Anyone who has ever said “I’m just going to let these dishes soak” has no intention of doing those dishes
my son the little archaeologist informed me that he could tell a remote control he found was ancient because it had a button for PS3
CASHIER: its declined
ME: run it again
C: sir, is this one of those fake credit cards they mail out
ME: no
C: your name is “local resident”?
The definition of insanity is me trying to dance like 80s Madonna when I couldn’t dance like 80s Madonna in the 80s.
I hope nobody on my yearbook page ever becomes famous.
Me: Let’s try it have a nice weekend without any fighting, ok?
Hub: Agreed
Me: Wait, where are you going?
Hub: Fishing. See you Monday
ME: does this apartment have a pizza cellar
REALTOR: again, i dont know what that is
I think I might have a shower.
*checks*
Yes, I have a shower.
him: this might be the whiskey talking but are you checking me out?

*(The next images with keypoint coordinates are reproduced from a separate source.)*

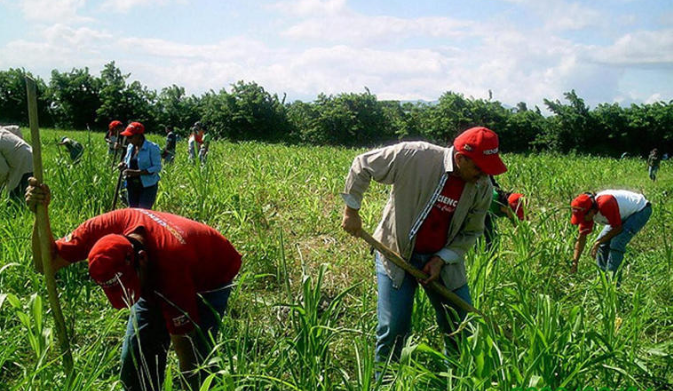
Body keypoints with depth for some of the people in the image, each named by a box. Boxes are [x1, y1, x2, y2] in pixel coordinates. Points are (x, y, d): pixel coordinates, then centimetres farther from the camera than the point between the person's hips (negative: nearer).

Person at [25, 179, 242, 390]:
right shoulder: (103, 228, -30)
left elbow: (185, 351, -35)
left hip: (210, 278, -5)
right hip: (156, 278, 5)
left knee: (196, 368, -16)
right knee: (133, 359, 0)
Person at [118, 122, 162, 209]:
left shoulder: (152, 148, -14)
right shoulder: (130, 147, 7)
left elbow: (157, 168, -18)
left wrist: (136, 172, -25)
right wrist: (124, 164, -4)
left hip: (148, 186, -7)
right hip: (132, 185, 7)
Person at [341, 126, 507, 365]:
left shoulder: (483, 188, -10)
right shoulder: (414, 156, -23)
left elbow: (471, 232, 2)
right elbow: (362, 166, -12)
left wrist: (442, 260, -11)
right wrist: (351, 211, -7)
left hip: (444, 260, 4)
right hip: (396, 254, -4)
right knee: (394, 330, -4)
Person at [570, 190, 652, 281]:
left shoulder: (605, 204, -38)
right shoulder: (586, 212, -14)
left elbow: (618, 228, -25)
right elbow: (581, 237, -10)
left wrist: (598, 243, -20)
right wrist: (574, 264, -13)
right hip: (626, 213, 8)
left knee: (617, 243, -22)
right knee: (602, 244, 3)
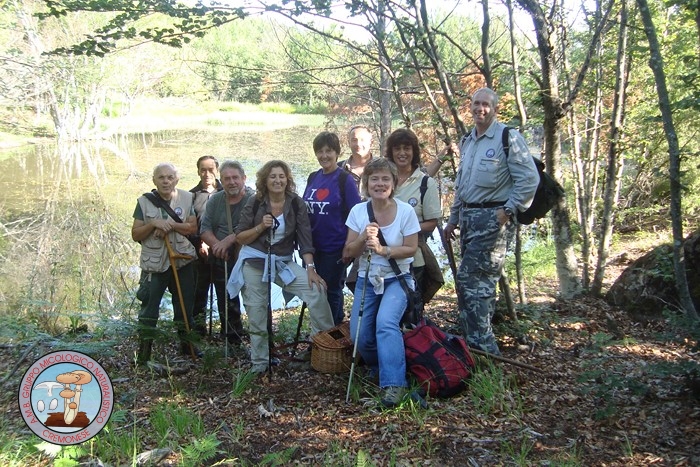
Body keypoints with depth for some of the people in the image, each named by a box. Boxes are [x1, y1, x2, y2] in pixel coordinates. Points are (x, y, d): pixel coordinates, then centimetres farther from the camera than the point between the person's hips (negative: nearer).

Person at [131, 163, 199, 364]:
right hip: (154, 263, -1)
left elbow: (193, 228, -4)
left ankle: (186, 343, 27)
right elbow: (135, 234, -2)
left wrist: (172, 225, -17)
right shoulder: (145, 201, -1)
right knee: (149, 306, -1)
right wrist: (153, 223, -18)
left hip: (182, 261, 2)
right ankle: (144, 350, 8)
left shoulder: (187, 199, 1)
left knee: (185, 304, 11)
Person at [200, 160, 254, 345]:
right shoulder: (215, 200, 7)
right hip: (221, 262, 6)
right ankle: (232, 342, 30)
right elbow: (205, 229, 1)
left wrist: (229, 240, -27)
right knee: (226, 304, 15)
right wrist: (216, 245, -18)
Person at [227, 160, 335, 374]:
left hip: (283, 263, 1)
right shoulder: (255, 203, -5)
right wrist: (261, 226, -18)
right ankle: (259, 363, 23)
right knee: (257, 318, 4)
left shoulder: (296, 204, -4)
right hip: (253, 263, 0)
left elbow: (305, 238, -7)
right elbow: (239, 237, -2)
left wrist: (310, 268, -17)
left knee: (317, 290, -17)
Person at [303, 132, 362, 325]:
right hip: (314, 246, 6)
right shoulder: (313, 177, 7)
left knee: (331, 290, 3)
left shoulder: (345, 180, -10)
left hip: (335, 248, -6)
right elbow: (304, 209, 15)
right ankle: (337, 323, 34)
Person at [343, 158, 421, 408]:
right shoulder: (358, 211, -4)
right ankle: (380, 367, 23)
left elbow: (411, 249, -8)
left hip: (397, 278, -3)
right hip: (366, 279, 3)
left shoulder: (406, 211, -10)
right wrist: (363, 238, -23)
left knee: (386, 322, -29)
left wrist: (383, 250, -24)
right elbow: (349, 252, -2)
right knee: (359, 336, -9)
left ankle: (393, 383, -20)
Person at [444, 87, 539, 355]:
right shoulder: (467, 142, 16)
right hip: (468, 218, 8)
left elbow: (529, 179, -13)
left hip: (493, 218, -8)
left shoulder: (508, 137, -9)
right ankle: (482, 343, 22)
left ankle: (480, 345, -3)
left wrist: (508, 211, -15)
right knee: (481, 282, 13)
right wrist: (454, 218, 21)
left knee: (470, 280, -12)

cop: licence and registration
How dare you call me mentally unstable, on this, the day of my cat’s quinceanera.
Walked through a haunted house and just kept muttering to myself about how much I liked the aesthetic of each room, like I was shopping for a house. And then a guy with a chainsaw would jump out or something and I would be like ok geez
The ad said “these dresses get compliments” like I’m some kinda compliment w#@r*.
Anyway, I’m gonna have a look at those dresses
son you’re getting older and one way I show my trust in you is letting you tackle some tough jobs on your own;
bathing the cat for starters
ME: So when you’re saying mass is it the real you or are you using your altar ego lol
PRIEST: *rolling up his sleeves* Forgive me Lord for what I am about to do
Forgive me father for I have sinned, it’s been 25 yrs since my last confession, I sure hope you’re seated comfortably.
Why is sugar SO addictive, and broccoli is just like, “I’ll be here when you need me”
There’s no gangsta way to get out of a hammock.